The twins were entered at Merton, and had the luck to obtain adjoining garrets. Sir Cradock had begun to show a decided preference for Clayton, as he grew year by year more and more like his mother. But this was not the only reason why he would not listen to some foolʼs suggestion, that Cradock, the heir to the property, should be ranked as a “gentleman–commoner”. That stupid distinction he left for men who require self–assertion, admiring as he did the sense and spirit of that Master, well known in his day, who, to some golden cad insisting that his son should be entered in that college as a gentleman–commoner, angrily replied, “Sir, all my commoners are gentlemen”.

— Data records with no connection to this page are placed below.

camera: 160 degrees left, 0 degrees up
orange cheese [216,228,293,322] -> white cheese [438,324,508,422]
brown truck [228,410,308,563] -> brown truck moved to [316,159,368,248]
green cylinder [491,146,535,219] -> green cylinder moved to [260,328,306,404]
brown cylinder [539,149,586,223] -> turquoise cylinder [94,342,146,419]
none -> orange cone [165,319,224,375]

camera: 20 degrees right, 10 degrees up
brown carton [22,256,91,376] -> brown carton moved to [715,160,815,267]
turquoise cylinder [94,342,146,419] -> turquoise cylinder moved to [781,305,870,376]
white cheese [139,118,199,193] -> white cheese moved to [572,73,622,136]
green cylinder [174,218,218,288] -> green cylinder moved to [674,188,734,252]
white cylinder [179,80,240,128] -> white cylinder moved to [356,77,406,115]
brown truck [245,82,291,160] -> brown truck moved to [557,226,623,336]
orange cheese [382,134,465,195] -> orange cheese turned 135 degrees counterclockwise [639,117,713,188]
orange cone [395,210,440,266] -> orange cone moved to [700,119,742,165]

But the brothers were very soon parted. Clayton got sleeved in a scholarʼs gown, while Cradock still fluttered the leading–strings. “Et tunicæ manicas– you effeminate Viley”! said Cradock, admiring hugely, when his twin ran up to show himself off, after winning a Corpus scholarship; “and the governor wonʼt allow me a chance of a parasol for my elbows”. Sir Cradock, a most determined man, and a very odd one to deal with, had forbidden his elder son to stand for any scholarship, except those few which are of the University corporate. “A youth of your expectations”, he exclaimed, with a certain bitterness, for he often repined in secret that Clayton was not the heir, “a boy placed as you are, must not compete for a poor young ladʼs viaticum. You may go in for a University scholarship, though of course you will never get one; an examination does good, I have heard, to the unsuccessful candidates. But donʼt let me hear about it, not even if, by some accident, you should be the lucky one”. Craddy was deeply hurt; he had long perceived his fatherʼs partiality for the son more dashing, yet more effeminate, more pretentious, and less persistent. So Cradock set his heart upon winning Craven, Hertford, or Ireland, and never even alluding to it in the presence of his father. Hence it will be evident that the youth was proud and sensitive.
“Amy amata, peramata a me”, cried the parson to his daughter, now a lovely girl of sixteen, straight, slender, and well–poised; “how glad and proud we ought to be of Claytonʼs great success”!
“Pa, dear, he would never have got it, I am quite certain of that, if Cradock had been allowed to go in; and I think it is most unfair, shamefully unjust, that because he is the eldest son he is never to have any honour”. And Amy coloured brilliantly at the warmth of her own championship; but her father could not see it.